At Columbia, Piano Man's Cheap
Tickets For Joel Event Sold for $10 There, $27.50 at Harvard
While Harvard students forked over $27.50 to hear Billy Joel speak in Sanders Theatre last week, Columbia undergraduates paid just $10 to see the same show two nights earlier.
The New York school's student government subsidized Joel's talk, which drew 750 people, compared to 1200 fans who paid Harvard's higher price.
Harvard concertgoers were not pleased at the discrepancy.
"I was gypped!
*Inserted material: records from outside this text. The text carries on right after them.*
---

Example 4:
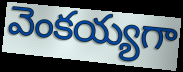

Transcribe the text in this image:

వెంకయ్యగా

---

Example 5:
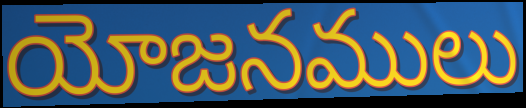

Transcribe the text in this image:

I should have gone to Columbia," said Dana L. Goldblatt '98, who attended the sold-out Sanders performance. "How much is tuition there, anyway?"
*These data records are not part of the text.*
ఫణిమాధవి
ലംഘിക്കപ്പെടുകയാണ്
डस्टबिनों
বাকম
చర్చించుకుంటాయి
Jill E. Abbinanti, the treasurer of the Union of Students' Organizations at Columbia, said Joel charged "around $30,000" for the show.
The Columbia student government picked up about $22,500 of the tab from its $81,000 yearly budget, she said.
But at Harvard, the event was co-sponsored by the Office of Government, Community and Public Affairs and the Don Lawr Company, a concert promoter.
Kevin A. McCluskey '76, director of community relations at the office, said Harvard's goal was to put the event on at its production cost. Ticket prices were higher here because the event was not subsidized by another organization, like the Undergraduate Council.
In fact, the Harvard show couldn't have been subsidized, because Joel only gave a few weeks' notice before coming, McCluskey said.
"It had to happen very quickly," he said. "The time frame was three weeks between when we started to put it together and when he walked on stage."
He noted that ticket prices last summer for Billy Joel and Elton John at Foxboro started at about $85, making the Harvard event relatively inexpensive.
Sanders Theatre's sell-out meant that a few thousand dollars will go back into a non-profit community group, he said.
But students said they were annoyed by the Harvard event's relatively high price.
"I don't feel I got my money's worth at all," said Jon J. Finer '98. "You can see a lot of concerts for $27."
"Where's our student government?" Goldblatt asked. "Do we have one? No, really, do we?"